Dünyada kültür bakımından en zengin olan ülkemizdir. Mesela İngiltere’nin Londra şehrinde bakmak "look at..." şeklinde söylenirken, Sunderland şehrinde de "look at..." şeklinde söylenir. Bizde ise her yörenin kendine has bir fiil çekimi vardır. Hatta tebessüm ettirir, kulağa hoş gelir. Örneğin İstanbul’da "bakıyorum", Trabzon’da "bekayrum", Şırnak’ta "bakıram", Muğla’da "bakıp durum" vs. şeklindedir. Bunlar da kültürün birer parçalarıdır. Dil, kültürün nesilden nesile aktarımı için bir köprü görevi üstlenir. Ne kadar çok kültüre hakimse, o kadar bilgedir insan...
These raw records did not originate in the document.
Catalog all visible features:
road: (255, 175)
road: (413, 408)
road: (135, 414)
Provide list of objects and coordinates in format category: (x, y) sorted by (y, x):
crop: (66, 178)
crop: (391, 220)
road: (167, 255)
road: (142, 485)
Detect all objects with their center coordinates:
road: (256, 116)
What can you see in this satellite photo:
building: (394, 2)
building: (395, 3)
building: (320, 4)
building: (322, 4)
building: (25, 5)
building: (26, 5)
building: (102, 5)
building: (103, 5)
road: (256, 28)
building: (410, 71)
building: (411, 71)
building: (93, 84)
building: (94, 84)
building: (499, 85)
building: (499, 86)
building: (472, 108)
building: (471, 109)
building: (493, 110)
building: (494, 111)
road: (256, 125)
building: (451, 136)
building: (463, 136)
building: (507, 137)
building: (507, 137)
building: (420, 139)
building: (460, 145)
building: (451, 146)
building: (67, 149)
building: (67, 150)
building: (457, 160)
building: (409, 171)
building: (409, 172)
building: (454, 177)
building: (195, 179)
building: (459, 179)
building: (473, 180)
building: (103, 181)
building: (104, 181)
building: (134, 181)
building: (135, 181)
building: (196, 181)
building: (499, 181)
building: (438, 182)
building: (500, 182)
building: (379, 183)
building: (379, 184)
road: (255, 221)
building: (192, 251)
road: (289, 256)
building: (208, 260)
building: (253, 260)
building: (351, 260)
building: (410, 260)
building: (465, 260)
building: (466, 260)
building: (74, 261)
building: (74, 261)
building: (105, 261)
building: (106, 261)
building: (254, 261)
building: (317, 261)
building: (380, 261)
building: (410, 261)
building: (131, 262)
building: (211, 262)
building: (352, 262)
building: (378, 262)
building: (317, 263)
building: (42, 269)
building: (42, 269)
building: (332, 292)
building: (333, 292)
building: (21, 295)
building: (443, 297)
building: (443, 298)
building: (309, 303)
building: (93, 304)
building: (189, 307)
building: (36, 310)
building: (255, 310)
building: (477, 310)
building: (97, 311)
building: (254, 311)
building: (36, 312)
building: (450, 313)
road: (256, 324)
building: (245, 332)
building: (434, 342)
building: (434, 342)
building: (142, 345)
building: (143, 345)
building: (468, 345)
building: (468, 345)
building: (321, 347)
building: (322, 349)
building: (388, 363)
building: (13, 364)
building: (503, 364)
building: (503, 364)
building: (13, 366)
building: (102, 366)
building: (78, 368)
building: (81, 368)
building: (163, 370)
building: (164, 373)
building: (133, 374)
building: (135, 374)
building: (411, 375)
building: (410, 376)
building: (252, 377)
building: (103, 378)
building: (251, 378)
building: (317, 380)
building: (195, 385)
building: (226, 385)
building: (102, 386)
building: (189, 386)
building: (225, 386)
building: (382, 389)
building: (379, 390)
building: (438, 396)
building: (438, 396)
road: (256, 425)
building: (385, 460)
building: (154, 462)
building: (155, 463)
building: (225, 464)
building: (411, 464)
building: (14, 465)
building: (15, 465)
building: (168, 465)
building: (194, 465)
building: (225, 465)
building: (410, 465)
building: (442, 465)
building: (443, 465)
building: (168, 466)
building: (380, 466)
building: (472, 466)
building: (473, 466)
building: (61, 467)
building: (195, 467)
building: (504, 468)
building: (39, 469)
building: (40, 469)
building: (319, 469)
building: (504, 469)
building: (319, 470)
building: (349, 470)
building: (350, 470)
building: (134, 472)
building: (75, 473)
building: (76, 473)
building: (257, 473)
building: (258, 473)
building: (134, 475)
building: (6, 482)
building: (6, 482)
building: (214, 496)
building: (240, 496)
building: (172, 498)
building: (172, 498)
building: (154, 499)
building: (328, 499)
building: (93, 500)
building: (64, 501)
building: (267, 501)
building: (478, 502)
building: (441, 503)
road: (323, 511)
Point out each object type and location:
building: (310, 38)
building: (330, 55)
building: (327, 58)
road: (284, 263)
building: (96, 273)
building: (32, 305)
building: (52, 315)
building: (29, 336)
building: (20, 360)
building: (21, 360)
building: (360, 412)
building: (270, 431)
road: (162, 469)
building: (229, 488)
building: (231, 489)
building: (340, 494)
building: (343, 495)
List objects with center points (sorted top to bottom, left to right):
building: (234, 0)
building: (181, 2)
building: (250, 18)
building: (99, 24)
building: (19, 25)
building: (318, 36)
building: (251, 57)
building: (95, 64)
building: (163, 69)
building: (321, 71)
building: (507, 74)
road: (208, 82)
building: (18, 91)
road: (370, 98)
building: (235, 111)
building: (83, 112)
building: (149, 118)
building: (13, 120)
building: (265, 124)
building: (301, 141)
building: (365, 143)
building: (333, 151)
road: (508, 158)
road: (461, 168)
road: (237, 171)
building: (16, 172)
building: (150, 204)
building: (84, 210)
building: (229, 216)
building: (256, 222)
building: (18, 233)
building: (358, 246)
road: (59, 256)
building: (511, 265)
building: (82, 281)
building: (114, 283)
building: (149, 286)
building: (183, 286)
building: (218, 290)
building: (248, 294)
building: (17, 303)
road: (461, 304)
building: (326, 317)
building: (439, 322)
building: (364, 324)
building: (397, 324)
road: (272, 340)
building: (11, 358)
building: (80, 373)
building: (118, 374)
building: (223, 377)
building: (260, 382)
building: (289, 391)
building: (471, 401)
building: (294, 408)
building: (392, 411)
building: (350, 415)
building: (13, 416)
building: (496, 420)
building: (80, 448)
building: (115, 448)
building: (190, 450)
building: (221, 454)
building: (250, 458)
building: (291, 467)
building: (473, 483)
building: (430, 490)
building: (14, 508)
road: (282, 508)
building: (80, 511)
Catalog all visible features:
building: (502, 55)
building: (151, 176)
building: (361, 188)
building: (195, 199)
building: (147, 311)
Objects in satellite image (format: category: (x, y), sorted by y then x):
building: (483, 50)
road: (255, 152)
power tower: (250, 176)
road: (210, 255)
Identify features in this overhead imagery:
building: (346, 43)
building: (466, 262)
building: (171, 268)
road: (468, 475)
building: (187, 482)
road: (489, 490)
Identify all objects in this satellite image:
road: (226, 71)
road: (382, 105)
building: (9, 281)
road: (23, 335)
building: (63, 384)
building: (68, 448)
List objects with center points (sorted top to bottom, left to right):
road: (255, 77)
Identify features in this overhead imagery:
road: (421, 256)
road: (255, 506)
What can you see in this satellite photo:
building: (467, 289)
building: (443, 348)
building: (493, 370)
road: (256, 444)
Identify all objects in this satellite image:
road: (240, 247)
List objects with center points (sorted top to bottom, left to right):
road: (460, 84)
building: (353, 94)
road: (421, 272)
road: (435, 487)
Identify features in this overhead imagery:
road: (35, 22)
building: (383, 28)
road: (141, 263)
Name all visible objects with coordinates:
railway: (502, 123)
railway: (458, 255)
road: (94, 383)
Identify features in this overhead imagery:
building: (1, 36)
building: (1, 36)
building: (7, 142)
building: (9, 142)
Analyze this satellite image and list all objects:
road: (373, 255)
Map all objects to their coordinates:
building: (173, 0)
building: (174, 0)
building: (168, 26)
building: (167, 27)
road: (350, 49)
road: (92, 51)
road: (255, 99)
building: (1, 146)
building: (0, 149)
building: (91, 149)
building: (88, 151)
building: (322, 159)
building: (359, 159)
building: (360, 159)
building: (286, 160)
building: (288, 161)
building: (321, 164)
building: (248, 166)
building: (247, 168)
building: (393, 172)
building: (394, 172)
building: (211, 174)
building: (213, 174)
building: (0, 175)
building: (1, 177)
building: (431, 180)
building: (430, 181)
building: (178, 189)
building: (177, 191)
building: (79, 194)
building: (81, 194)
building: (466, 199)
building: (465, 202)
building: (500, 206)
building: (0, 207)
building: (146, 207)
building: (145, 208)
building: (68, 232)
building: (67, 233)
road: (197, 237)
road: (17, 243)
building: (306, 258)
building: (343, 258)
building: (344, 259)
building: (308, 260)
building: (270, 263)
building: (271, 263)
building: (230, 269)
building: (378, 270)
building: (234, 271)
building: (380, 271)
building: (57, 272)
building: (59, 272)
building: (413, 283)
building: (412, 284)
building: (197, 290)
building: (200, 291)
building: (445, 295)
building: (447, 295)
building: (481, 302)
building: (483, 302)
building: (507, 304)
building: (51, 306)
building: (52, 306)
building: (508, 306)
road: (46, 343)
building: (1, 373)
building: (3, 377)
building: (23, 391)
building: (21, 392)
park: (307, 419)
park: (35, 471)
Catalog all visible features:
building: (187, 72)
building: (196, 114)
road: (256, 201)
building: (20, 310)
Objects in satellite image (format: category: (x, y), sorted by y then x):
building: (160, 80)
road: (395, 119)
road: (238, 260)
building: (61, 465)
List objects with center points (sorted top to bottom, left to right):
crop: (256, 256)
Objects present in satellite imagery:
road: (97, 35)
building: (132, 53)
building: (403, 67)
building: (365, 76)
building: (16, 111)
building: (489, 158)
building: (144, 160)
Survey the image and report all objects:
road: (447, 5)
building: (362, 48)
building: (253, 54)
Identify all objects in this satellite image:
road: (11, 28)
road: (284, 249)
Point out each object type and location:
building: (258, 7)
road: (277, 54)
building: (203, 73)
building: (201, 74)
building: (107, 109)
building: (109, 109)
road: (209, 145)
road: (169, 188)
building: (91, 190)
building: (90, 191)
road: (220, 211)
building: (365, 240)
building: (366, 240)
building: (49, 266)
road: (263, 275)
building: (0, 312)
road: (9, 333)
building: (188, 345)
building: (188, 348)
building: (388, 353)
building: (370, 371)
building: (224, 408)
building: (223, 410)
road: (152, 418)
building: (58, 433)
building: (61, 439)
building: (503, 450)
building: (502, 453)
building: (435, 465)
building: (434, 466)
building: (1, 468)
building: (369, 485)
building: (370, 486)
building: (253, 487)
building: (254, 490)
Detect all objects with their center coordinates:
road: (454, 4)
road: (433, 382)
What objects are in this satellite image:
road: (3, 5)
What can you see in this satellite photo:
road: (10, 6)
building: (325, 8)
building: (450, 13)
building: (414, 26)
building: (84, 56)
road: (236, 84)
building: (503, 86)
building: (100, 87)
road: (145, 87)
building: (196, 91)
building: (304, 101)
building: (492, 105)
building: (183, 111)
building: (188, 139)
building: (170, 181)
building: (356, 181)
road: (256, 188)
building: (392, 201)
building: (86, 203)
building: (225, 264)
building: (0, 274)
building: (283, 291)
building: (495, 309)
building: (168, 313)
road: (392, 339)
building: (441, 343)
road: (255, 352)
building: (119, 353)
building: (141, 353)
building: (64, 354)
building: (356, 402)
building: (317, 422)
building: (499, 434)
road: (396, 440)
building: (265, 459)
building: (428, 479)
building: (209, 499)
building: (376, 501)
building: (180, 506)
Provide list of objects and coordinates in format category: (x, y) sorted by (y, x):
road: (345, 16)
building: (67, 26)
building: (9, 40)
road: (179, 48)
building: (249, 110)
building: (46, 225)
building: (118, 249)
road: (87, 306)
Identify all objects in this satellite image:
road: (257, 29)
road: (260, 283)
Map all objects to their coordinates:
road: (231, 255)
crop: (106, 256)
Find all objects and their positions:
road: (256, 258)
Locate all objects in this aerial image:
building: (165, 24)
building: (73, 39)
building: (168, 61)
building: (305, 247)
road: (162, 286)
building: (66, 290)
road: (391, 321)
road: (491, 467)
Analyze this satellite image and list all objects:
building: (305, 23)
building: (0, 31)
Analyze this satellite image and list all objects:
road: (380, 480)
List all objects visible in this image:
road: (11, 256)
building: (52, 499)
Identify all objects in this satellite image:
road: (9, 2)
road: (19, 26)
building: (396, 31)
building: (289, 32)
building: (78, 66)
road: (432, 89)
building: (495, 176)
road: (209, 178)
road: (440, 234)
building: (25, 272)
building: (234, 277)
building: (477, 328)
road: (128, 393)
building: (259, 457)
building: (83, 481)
Gelenek - görenekler, örf - adetler, ağız, şive, usul, yöntem, saygı unsurları, terbiye eğilim ve eğitimleri, kurallar, doğal ya da yöresel kanunlar yani yazıya dökülmemiş ama davranışlara işlemiş her şey bütünüyle kültürün yapı taşlarıdır. Kültür öylesine derin bir deryadır ki tespitlerde bile işimize yarar. Buna bir misal olarak Osmanlı’dan süregelen kahve ve su ikramından bahsedebiliriz. Misafir önce suyu içerse tok olduğu anlaşılırken, kahveyi içerse ona sofra hazırlanırmış. Örnekler saymakla bitmez. Kısacası kültür, insanın ta kendisidir.
Mustafa ÖzTürk
- mstfztrk #mstfztrk #söyleşi #kültür
YORUMLAR
Henüz yorum yapılmamış.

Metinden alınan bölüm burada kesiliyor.